[Devel] [RFC PATCH 0/5] Resend -v2 - Use procfs to change a syscall behavior

Thu Jul 17 18:09:25 PDT 2008

On Thu, 2008-07-17 at 18:42 -0400, Oren Laadan wrote:
> 
> Eric W. Biederman wrote:
> > Alexey Dobriyan <adobriyan at gmail.com> writes:
> 
> I seem to not have received any of Alexey's emails... ?
> 
> > 
> >> On Tue, Jul 08, 2008 at 01:24:22PM +0200, Nadia.Derbey at bull.net wrote:
> >>> # echo "LONG1 XX" > /proc/self/task/<my_tid>/next_syscall_data
> >> Same stuff.
> >>
> >> There is struct task_struct::did_exec , what about it?
> >>
> >> Also, patches are about de-serializing, how serializing from userspace looks
> >> like?
> >> You freezed group of processes, then what?
> >>
> >> How, for example, dump all VMAs correctly?
> >> [prepares counter-example]
> > 
> > Alexey userspace vs a kernel space implementation is the wrong argument.
> > 
> > It is clearly established that the current user space interfaces are
> > insufficient to do the job.  So we need to implement something in the kernel.
> > 
> > Further I have heard of no one suggesting running a single kernel on multiple
> > machines.  Therefore there no one seems to be doing this entirely in the kernel
> > and so we need a user space component.
> 
> I'm not sure I understand this argument ?
> 
> In a kernel implementation, the component will merely open a file descriptor
> (to which the data will be streamed), freeze the container and invoke a
> system call.
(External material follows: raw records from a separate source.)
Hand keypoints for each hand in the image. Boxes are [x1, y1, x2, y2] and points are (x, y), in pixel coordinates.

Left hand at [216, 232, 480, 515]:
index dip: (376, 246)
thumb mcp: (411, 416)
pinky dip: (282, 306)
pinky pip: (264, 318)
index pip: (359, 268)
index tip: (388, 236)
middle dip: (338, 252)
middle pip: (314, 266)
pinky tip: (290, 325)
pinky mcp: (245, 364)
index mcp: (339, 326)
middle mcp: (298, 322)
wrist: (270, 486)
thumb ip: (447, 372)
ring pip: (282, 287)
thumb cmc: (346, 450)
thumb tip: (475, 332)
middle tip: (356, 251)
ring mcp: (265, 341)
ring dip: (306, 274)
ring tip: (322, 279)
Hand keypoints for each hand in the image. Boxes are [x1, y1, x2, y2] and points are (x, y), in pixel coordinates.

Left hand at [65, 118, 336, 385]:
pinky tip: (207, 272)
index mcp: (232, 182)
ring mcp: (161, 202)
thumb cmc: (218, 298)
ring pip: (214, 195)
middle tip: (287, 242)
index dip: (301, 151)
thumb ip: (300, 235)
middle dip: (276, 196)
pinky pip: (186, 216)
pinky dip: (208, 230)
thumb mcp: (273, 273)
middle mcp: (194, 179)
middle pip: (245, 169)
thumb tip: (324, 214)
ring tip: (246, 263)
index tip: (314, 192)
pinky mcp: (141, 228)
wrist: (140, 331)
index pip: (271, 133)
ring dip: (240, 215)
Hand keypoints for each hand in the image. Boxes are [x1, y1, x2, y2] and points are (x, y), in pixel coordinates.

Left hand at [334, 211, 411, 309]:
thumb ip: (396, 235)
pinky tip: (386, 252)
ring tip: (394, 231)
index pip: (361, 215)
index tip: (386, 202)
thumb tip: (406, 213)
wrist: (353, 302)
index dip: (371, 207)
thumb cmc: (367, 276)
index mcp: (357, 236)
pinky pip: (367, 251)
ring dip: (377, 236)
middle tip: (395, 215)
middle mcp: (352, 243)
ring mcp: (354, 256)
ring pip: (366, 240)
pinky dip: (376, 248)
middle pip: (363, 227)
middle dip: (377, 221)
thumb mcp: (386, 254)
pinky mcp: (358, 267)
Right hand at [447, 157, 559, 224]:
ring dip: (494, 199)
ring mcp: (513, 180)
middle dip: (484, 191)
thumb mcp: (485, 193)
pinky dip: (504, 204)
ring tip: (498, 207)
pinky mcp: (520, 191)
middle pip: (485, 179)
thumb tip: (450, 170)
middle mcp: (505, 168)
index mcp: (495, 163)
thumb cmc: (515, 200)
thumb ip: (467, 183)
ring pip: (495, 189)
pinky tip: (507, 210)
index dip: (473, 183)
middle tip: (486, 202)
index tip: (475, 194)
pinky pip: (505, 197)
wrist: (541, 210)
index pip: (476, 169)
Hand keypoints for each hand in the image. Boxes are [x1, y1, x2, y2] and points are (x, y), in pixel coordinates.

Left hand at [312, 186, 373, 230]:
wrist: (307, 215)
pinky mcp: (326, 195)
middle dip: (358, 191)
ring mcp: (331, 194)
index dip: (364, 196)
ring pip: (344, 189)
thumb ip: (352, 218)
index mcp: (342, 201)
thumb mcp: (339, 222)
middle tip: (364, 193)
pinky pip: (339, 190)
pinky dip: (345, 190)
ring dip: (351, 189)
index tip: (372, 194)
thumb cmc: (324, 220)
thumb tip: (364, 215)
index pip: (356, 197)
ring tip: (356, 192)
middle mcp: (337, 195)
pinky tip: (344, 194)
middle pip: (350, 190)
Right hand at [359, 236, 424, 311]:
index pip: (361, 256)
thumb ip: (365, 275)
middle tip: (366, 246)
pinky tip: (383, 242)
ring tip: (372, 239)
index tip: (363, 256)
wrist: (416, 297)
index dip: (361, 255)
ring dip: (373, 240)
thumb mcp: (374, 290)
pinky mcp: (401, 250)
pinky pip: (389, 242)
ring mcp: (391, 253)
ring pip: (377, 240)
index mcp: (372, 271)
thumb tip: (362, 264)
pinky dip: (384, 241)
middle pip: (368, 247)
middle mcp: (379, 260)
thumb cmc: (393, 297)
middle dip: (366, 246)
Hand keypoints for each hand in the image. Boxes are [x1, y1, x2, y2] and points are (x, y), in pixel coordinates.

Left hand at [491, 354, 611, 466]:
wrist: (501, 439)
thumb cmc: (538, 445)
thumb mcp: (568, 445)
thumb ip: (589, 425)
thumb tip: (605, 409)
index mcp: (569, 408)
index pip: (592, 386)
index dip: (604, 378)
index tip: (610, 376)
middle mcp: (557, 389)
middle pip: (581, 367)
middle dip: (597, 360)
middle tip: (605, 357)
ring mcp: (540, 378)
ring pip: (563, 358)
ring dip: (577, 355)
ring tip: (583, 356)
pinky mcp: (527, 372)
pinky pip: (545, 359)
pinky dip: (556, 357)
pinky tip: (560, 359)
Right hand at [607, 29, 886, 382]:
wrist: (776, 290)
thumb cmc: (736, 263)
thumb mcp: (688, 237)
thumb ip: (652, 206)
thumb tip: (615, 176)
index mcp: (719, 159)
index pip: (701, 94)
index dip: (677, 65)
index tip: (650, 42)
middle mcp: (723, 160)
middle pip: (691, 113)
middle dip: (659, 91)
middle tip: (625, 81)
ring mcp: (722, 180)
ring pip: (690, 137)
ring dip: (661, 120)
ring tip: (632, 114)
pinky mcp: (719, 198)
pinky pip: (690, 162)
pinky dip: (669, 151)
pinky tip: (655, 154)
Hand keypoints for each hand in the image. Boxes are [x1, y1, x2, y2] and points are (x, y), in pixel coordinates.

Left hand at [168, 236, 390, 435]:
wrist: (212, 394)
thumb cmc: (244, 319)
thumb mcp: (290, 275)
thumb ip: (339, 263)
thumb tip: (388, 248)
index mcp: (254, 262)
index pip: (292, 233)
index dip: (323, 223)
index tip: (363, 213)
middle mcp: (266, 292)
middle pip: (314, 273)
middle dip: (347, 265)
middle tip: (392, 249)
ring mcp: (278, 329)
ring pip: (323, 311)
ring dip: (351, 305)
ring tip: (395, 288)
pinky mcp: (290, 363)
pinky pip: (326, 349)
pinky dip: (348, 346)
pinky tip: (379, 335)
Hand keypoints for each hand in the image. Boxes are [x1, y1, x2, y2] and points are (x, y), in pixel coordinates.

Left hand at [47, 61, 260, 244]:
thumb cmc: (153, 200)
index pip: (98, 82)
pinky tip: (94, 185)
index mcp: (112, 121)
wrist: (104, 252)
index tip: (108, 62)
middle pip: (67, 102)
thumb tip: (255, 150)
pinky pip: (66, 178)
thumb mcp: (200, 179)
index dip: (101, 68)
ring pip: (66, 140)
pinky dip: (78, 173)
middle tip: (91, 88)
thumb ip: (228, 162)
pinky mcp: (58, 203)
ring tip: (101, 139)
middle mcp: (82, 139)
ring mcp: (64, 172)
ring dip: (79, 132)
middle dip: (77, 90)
In a userland implementation, the component will do most of
> the work by continuously probing the kernel for information about the
> processes that are being checkpointed.
> 
> So, of course we need a "component" - but what does that component do ?
> 
> > So the question should not be user space vs. kernel space but can we build clean
> > interfaces for checkpoint/restart?  What will those interfaces be?
> 
> My question is why build a set of interfaces to export this and that from
> the kernel to user space ?  if a kernel implementation (with minimal user
> space support) is chosen, then information extraction (and restoration) is
> straightforward and we don't get ourselves tied until the end of times to
> API exported to userland.

	That still seems like an API exported to userland. It just combines the
data into one block rather than distributing it amongst a bunch of
pseudo-filesystems. Does this form of API really free us from always
supporting it in the future?

> The output of the module will be a binary (like a core dump) that can be
> used by the same module to restart. User utilities will be available to
> inspect the contents (for whatever reason - like a debugger can inspect a
> core dump), and moreover to convert between old and new formats when moving
> from older to newer kernels.
>
> By doing so, we avoid many API issues - design, complexity, contents, and
> the amount of interfaces to be added.

	Userspace is expected to inspect or convert the binary data. How does
that truly avoid many of the API issues mentioned above? If it's really
supposed to be a minimal API then the binary should be considered opaque
and userspace tools which inspect or convert these binaries should be
considered unreliable hacks at best. Otherwise it seems to me that it
has most of the familiar problems associated with a kernel/userspace API
-- including an obligation to support it.

Cheers,
	-Matt Helsley